↓↓↓

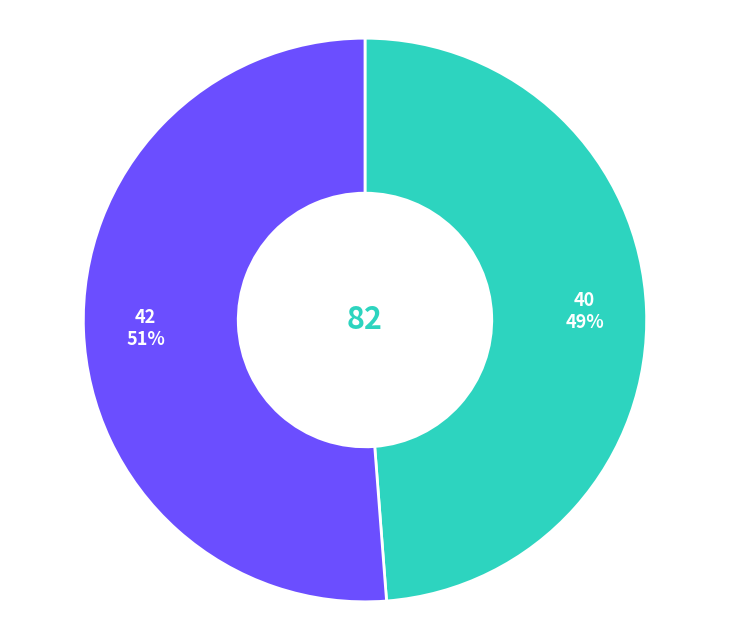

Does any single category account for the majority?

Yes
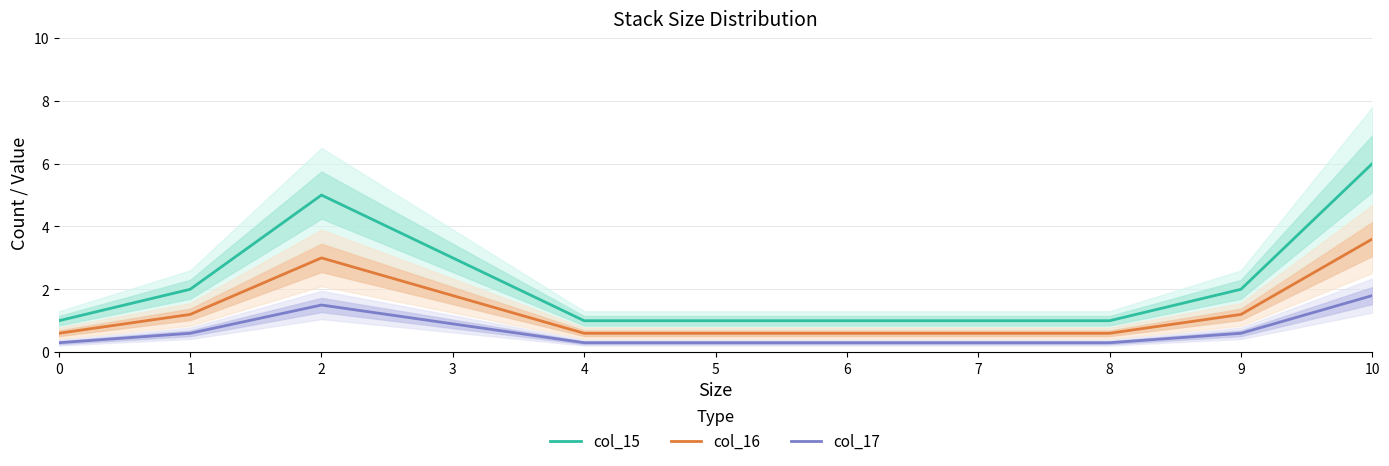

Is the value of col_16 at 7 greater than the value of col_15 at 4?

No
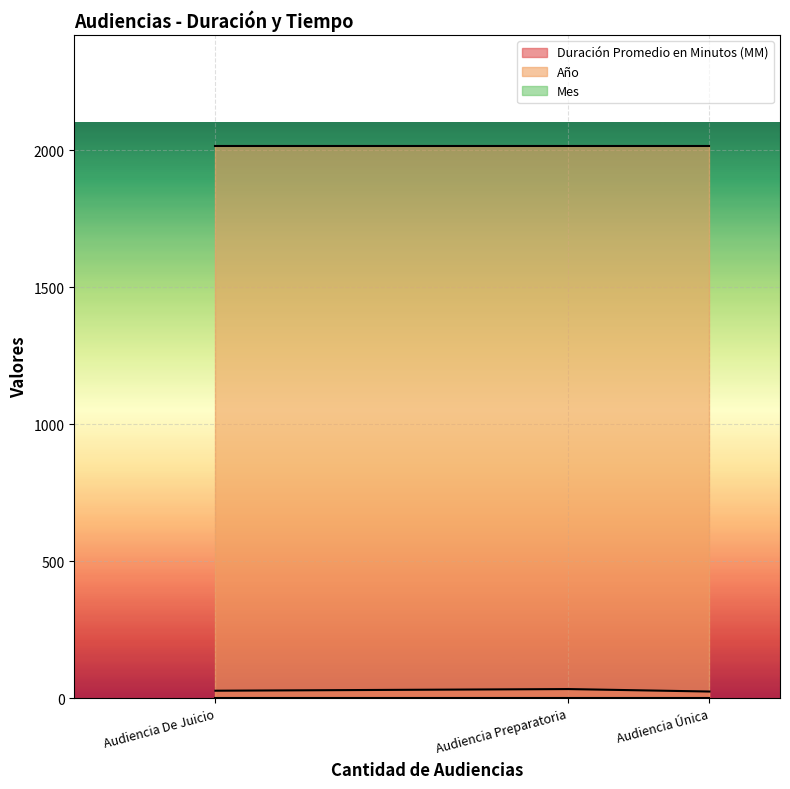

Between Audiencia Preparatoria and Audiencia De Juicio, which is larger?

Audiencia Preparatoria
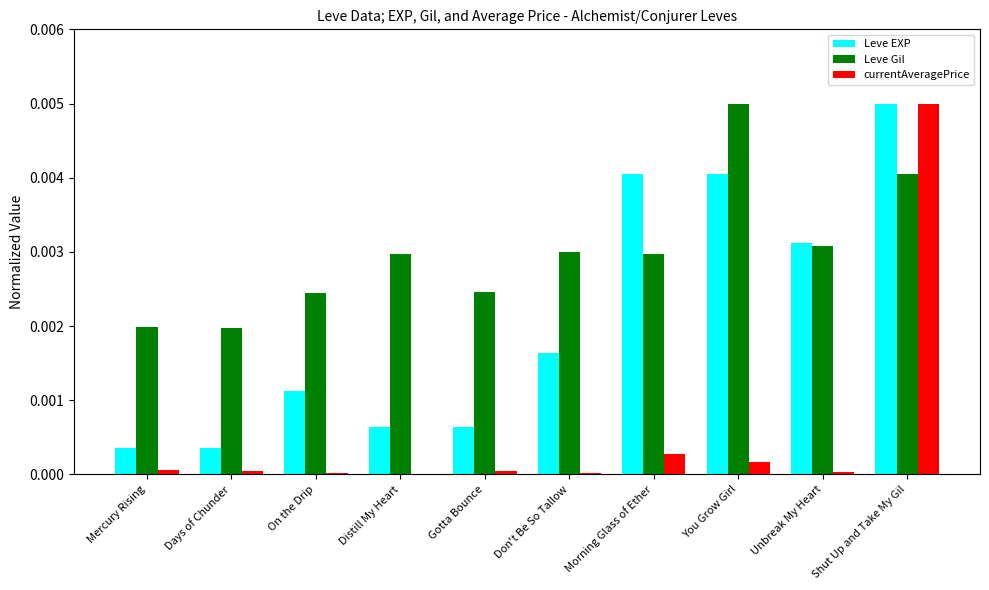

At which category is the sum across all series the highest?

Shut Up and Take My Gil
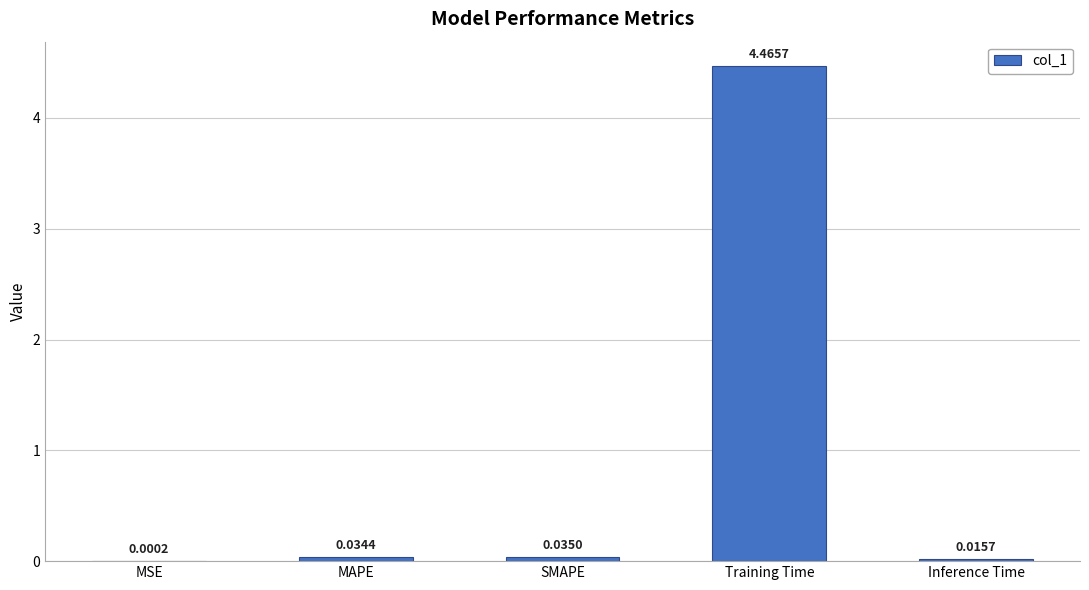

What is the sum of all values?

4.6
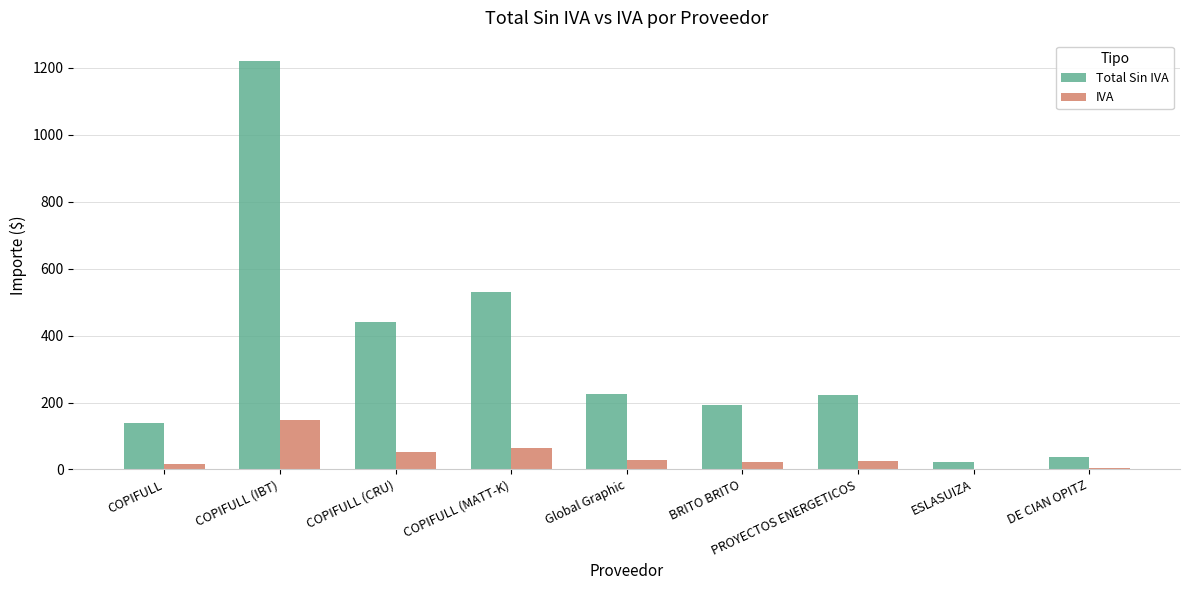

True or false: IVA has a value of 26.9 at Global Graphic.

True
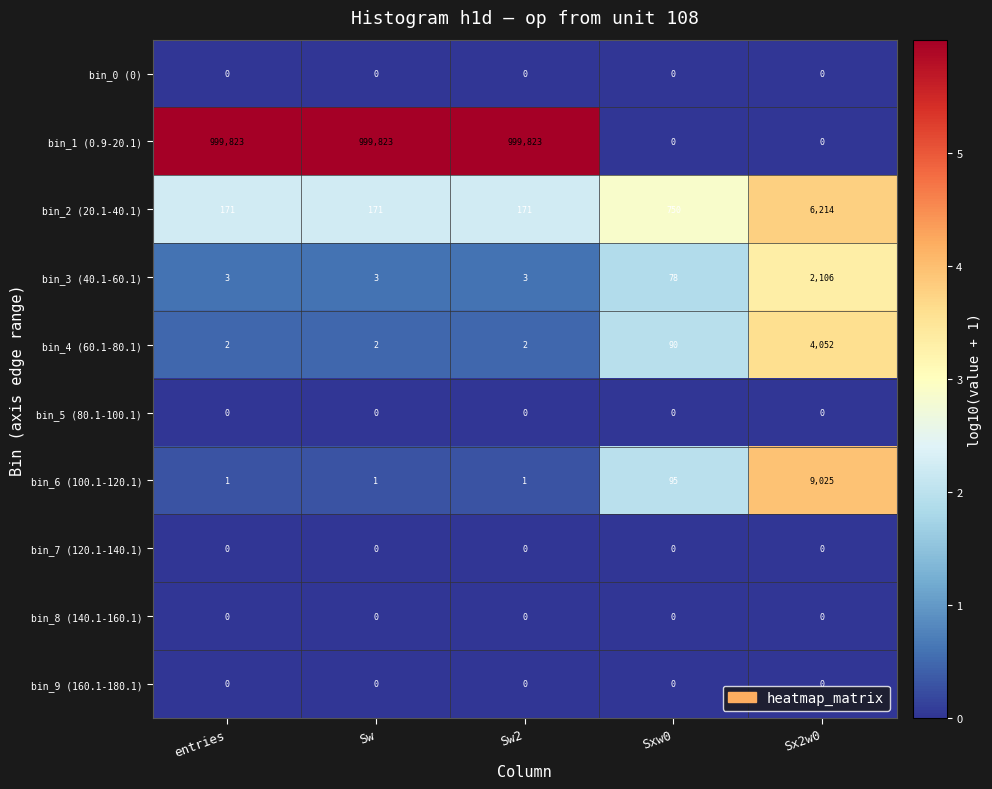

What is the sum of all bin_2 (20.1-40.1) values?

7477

↑↑↑

Please retype the records from the line containing "Between Audiencia Preparatoria" through the end of the records, leaving the pictures out of your answer.

=== Exercise result ===
Between Audiencia Preparatoria and Audiencia De Juicio, which is larger?

Audiencia Preparatoria

At which category is the sum across all series the highest?

Shut Up and Take My Gil

What is the sum of all values?

4.6

True or false: IVA has a value of 26.9 at Global Graphic.

True

What is the sum of all bin_2 (20.1-40.1) values?

7477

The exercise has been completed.